Note: You must have root level access to the system to run online diagnostics.


  1. Enter the following command at the command prompt to change to the directory that contains the diagnostics:
    cd /usr/diags/bin

  2. Enter the following command to start the script:
    ./runalldiags [options]


    Note: When you run runalldiags in -normal or -extensive modes, you should run it from the console. The Ethernet testing that runalldiags performs in -normal and -extensive modes disrupts any telnet sessions on the system.


Refer to Table 5-3 for descriptions of the command-line options.

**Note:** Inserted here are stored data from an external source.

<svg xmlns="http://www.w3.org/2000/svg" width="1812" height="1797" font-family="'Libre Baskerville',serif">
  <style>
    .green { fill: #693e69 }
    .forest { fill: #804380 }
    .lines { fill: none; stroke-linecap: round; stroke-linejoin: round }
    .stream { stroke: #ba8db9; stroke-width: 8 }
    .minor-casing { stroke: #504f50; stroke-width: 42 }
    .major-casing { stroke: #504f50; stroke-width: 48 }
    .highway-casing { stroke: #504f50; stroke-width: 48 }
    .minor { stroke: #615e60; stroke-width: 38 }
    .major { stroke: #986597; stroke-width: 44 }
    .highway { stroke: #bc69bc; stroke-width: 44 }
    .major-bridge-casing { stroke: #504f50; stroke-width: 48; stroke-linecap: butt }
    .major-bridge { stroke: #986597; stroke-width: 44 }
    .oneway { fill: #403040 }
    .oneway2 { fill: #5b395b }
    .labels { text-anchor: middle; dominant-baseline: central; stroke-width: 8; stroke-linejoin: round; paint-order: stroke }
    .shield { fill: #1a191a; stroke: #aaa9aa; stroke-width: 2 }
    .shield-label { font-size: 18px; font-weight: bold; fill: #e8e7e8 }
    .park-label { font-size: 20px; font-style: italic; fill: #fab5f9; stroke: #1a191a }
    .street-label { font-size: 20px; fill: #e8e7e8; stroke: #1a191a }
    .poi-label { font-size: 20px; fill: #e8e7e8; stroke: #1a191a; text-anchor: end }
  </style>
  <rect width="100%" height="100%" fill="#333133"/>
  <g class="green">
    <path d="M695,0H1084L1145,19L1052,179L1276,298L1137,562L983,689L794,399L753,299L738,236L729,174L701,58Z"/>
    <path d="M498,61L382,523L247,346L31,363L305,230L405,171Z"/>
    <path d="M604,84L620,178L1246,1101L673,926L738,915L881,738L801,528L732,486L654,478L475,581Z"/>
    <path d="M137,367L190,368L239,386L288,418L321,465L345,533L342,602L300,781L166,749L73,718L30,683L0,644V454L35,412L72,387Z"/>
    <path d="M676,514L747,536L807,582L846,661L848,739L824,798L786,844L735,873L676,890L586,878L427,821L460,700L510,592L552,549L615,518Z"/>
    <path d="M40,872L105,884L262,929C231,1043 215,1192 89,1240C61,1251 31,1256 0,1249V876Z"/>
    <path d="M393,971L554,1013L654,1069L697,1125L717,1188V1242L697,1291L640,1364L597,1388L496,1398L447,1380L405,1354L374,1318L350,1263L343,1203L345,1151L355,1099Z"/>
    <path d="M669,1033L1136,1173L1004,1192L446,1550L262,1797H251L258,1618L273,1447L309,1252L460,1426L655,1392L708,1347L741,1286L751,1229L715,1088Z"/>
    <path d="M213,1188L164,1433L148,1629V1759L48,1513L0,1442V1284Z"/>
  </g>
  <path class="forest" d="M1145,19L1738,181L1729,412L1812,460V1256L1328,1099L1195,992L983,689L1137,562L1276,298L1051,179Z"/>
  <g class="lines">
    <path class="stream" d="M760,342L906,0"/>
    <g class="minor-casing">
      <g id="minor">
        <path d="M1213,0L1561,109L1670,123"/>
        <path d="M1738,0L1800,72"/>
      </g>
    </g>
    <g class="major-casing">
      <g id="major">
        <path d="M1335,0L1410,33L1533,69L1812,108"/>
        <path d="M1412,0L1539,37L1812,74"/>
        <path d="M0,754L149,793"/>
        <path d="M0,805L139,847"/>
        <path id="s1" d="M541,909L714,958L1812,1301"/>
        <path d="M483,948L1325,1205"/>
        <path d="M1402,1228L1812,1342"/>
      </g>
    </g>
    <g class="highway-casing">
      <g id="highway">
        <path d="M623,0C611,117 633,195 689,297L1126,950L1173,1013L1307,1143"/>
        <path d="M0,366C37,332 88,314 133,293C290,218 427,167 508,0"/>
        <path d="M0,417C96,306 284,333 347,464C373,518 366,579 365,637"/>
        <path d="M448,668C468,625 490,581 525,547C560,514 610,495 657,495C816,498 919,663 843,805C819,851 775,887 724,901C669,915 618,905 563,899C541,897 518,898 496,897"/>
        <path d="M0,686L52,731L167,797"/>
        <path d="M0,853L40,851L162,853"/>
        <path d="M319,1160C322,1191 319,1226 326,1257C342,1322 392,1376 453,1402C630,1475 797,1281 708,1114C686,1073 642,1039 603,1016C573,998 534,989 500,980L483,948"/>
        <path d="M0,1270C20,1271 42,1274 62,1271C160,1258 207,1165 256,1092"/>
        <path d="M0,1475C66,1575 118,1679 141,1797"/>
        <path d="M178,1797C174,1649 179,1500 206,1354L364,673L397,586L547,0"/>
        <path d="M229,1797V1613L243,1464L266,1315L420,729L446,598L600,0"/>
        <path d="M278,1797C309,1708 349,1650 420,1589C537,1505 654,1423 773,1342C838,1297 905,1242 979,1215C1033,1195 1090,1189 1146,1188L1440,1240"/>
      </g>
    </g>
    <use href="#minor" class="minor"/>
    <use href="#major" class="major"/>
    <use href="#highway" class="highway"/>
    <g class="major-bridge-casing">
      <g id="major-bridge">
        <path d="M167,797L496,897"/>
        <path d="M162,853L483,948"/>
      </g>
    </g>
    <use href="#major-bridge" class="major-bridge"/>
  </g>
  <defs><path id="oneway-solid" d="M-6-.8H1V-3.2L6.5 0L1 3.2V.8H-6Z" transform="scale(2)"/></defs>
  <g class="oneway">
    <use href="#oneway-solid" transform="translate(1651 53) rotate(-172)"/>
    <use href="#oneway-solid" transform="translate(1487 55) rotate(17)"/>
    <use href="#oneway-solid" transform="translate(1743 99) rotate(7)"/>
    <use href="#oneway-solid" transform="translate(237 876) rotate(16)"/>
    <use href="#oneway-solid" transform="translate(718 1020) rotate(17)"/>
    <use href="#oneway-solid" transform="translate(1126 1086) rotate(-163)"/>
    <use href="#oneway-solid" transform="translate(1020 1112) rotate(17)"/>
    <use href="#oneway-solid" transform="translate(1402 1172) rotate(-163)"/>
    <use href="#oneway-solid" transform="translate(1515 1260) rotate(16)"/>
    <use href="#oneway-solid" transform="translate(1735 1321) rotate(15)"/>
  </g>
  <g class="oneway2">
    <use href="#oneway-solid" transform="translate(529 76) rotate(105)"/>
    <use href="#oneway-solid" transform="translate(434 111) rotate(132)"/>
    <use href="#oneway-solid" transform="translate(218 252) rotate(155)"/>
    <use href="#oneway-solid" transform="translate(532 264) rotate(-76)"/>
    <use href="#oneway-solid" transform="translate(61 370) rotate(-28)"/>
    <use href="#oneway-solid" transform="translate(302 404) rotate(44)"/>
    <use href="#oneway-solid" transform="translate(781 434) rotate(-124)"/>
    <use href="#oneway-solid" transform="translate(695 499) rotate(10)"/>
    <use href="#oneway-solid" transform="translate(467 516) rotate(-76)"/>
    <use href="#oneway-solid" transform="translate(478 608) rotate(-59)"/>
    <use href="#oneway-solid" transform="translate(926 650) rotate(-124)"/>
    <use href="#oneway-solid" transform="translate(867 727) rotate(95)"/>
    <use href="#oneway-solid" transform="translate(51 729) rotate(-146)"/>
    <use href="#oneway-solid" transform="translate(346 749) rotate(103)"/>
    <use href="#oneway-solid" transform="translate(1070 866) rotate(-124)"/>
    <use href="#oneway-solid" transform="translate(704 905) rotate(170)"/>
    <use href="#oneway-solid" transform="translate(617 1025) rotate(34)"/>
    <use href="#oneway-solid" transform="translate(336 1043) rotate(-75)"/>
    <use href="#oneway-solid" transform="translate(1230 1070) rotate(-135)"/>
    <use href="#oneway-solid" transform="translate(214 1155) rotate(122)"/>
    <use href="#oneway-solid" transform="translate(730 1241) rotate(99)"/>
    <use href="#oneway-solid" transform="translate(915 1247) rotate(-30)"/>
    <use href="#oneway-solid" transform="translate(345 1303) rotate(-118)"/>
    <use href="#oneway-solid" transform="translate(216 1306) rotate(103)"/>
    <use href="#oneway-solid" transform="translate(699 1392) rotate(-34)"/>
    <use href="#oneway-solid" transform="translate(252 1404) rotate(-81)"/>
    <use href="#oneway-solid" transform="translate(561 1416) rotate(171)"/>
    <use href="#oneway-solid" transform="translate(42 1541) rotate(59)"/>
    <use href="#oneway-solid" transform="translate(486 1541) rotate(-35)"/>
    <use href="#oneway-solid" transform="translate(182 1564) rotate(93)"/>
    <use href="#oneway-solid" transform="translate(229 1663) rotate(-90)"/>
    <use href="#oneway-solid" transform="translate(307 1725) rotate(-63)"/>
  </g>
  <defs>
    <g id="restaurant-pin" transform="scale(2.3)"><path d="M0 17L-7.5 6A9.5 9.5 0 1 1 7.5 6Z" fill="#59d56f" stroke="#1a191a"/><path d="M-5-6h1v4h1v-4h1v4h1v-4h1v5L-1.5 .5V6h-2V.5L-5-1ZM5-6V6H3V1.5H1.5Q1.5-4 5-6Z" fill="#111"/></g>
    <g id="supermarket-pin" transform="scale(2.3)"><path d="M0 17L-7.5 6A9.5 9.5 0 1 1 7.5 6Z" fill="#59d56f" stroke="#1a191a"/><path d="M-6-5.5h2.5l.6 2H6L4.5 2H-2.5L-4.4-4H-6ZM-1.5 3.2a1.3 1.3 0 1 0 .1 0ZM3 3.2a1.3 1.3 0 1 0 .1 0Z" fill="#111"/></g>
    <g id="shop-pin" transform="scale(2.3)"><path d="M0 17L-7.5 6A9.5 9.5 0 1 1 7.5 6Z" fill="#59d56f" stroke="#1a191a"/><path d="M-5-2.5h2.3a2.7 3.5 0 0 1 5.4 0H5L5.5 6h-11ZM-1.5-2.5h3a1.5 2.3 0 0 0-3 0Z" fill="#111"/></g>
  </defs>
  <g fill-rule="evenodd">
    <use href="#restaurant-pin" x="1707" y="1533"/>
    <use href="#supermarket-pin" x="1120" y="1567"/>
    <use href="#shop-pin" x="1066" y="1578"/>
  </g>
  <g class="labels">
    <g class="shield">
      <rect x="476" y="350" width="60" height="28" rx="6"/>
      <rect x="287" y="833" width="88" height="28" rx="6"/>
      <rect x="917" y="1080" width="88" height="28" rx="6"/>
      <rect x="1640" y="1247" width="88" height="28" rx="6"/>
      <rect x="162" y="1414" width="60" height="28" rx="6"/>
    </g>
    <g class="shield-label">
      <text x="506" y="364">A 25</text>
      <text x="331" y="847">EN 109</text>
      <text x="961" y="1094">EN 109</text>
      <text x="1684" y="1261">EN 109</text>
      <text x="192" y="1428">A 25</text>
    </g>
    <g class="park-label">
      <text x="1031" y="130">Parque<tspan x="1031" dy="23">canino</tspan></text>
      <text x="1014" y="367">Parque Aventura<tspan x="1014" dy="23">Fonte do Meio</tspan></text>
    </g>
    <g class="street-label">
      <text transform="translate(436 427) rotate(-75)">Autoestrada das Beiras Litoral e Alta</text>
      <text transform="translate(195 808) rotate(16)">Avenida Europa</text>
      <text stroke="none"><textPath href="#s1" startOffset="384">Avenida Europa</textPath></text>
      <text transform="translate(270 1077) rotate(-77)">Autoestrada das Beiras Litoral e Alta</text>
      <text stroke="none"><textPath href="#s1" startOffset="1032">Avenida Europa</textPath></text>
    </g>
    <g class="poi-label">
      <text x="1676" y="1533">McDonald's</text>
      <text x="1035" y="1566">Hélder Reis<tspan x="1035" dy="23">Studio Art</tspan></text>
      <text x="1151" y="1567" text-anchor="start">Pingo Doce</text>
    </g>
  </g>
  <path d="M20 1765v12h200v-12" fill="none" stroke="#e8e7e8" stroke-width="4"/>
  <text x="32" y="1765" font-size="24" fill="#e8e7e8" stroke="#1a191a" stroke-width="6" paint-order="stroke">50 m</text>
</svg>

Table 5-3. runalldiags Command-line Options

Option

Description

-h | -help

Displays help information

-basic

Runs the script in basic mode

-normal

Runs the script in normal mode (default)

-extensive

Runs the script in extensive mode

-host <host>

Specifies a system to target for network tests

-d <directory>

Specifies the directory that contains the online diagnostics

If a diagnostic fails, the script saves the output from the diagnostic in a file in the /tmp directory (for example, /tmp/diagTestOutput.1.olenet). Output from the script indicates the actual name of the file. When a diagnostic fails, the script continues to run the remaining diagnostics.


Note: If you have USB devices connected to your workstation, you must disconnect the USB cables from the rear of the enclosure after the online diagnostics have finished running. Then reconnect the cables to restore the USB devices.


Example Output

Online diagnostics display PASS [testname] when a test is passed, and FAIL [testname] when a test is failed.

The following example shows output from running runalldiags in basic mode with no errors:

shad# ./runalldiags -basic
 
Running online diagnostics at Basic level

Time: Mon Oct  1 10:55:53 CDT 2001
System Information: IRIX64 shad 6.5-wolfi-root-SN1O 6.5.10m 07171440 IP35
Plan on running: olmem pandora

olmem - Online Memory Diagnostic    (Check /var/adm/SYSLOG for error message)
/usr/diags/bin/olmem
PASS(olmem)
pandora - System Stress Test
/usr/diags/bin/pandora -runtime 30
PASS(pandora)

Finished running at Mon Oct  1 11:35:38 CDT 2001
Ran: 2 Failed: 0

The following example shows output from running runalldiags in basic mode with one error:

shad# ./runalldiags -basic
 
Running online diagnostics at Basic level

Time: Mon Oct  1 10:55:53 CDT 2001
System Information: IRIX64 shad 6.5-wolfi-root-SN1O 6.5.10m 07171440 IP35
Plan on running: olmem pandora

olmem - Online Memory Diagnostic    (Check /var/adm/SYSLOG for error message)
/usr/diags/bin/olmem
PASS(olmem)
pandora - System Stress Test
/usr/diags/bin/pandora -runtime 30
FAIL(pandora): see /tmp/diagFailure.0.pandora
Finished running at Mon Oct 1 11:35:38 CDT 2001
Ran: 1 Failed: 1

If any of the components do not pass the online diagnostics, contact your service representative.